Quality education ought to be a public good which should be provided and accessed by all for equitable development of any country
By Katherine Nabuzale
The youth like in many other developing countries around the world are increasingly finding themselves left behind or relegated to the sidelines either because they are working for a low wage, are under-employed or are simply unemployed. However, the potential of the youth as key influencers and shapers of their destiny can't be underrated.
Globally, there are calls for increased opportunities for young people, the need to engage with them vis-vis the responsibility of institutions with the ultimate goal of exploring ways and means of promoting youth engagement in development and sustainable living. Nonetheless, these calls often miss a key point which is the central role of youth themselves in shaping their own present and future. Failure to offer them stimuli, motivation and opportunities for self realization compromises their potential. We seem to be indifferent to recognizing the positive contributions they can make in society. We are hesitant entrusting them and are slow at honoring our commitments and promises to them, yet the youth eagerly desire to be involved in their present and future.
To harness the power of young people we must recognize their individual potential, acknowledge their contribution as well as emphasize their responsibilities. They must be encouraged and motivated to take action across all areas crucial for the implementation of the inclusive development agenda of our country. Such areas include but aren't limited to, constructive politics, sustainable business programs, civil society and academia.
Youth platforms and spaces: There is commendable effort in giving the youth a voice, although more is needed in appreciation of their opinions and ideas. Furthermore, these youth forums need to reflect the diversity of all youth groups by involving the unheard lot like the disadvantaged rural youth.
Promoting talent and innovation: No doubt, many youth are exceptionally talented, unfortunately the majority haven't been adequately supported to discover their talents and abilities. Supporting talent and innovation should be of urgent concern. For instance, promoting apprenticeships in places like ‘'Musa body of technology'' in Kampala Katwe. Supported talent and innovation are seen as a positive force for transformative change.
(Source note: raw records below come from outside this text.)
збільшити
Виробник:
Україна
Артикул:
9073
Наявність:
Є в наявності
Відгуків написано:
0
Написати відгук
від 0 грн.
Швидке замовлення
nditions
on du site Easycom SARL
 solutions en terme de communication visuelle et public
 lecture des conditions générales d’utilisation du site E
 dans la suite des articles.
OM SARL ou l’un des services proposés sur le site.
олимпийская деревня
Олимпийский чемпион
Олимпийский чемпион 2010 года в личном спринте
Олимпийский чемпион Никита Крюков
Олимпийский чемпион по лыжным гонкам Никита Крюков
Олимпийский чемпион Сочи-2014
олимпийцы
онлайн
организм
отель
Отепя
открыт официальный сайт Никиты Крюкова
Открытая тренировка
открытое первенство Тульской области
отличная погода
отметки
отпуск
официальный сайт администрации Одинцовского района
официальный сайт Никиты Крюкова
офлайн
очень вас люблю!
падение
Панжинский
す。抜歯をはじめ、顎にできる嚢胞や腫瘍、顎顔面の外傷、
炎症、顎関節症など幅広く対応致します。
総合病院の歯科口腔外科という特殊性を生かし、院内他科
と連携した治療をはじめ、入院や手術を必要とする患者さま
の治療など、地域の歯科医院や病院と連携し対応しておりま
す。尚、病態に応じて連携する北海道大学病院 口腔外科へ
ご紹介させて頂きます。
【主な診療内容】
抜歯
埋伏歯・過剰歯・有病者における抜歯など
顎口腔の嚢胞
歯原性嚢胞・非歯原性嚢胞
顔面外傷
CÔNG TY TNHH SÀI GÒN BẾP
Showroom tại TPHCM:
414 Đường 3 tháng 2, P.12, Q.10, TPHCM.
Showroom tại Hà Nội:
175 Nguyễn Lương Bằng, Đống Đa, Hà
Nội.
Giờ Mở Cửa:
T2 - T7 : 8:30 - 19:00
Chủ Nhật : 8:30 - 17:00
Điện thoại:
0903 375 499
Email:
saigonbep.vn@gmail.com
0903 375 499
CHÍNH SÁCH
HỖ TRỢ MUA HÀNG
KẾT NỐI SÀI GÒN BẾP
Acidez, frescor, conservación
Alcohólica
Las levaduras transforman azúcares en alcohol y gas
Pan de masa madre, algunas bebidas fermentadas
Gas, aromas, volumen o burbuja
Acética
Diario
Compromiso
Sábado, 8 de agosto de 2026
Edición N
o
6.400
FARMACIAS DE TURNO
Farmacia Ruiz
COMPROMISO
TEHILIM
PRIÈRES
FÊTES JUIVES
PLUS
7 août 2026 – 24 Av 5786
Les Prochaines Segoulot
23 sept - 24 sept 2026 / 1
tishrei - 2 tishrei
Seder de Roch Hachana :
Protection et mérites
This combination of youth talent and innovation has the prospective to create solutions to development challenges and to transform societies if systematically supported.
Reaching out to marginalised and disadvantaged young people: The general approach here is to regard young people as assets rather than problems and to work with them in responding to their needs, as well as interests, whilst seeking to capitalise on their creative and innovative competences. This positive outlook is important in enhancing young peoples' innovative and creative abilities in ways that are relevant to employability
In reference to UNDP's corporate youth strategy, Empowered Youth, sustainable future: In Uganda's context, this strategy seeks to re-echo the urgency for equal empowerment through an inclusive modal of education. To achieve vision 2020 middle income status, do away with the selective modal of education that has invaded the country leaving many perpetually un-empowered thus, denying them opportunities. Quality education ought to be a public good which should be provided and accessed by all for equitable development of any country.
Reaffirming belief among young people: By providing the youth with the much needed services. Take for example; tailored services like leadership and management skills, enterprise development, innovation and talent forums, experiential learning centres, educational awareness and advocacy initiatives shouldn't be a reserve of a selected few.
Recognition of non-formal learning: It is also necessary to recognise and value non-formal learning in a creative and innovative way capable of raising visibility of skills acquired outside the formal system of learning and fostering complementarity between the two while promoting equal opportunities.
The main message here is about the need to improve and widen the recognition of non-formal learning, and not just in relation to employability. Investment in training workers, who will intently stimulate the innovative and creative capacities within young people, is required.
Young people are the future of our country therefore, the different sectors and stakeholders at all levels need to come together and provide a supportive and accountable environment for them to thrive as well as, succeed in their efforts.
As a guiding strategy for implementing youth programmes, focus should be centred on support, engagement, influence and sustainability for utmost results.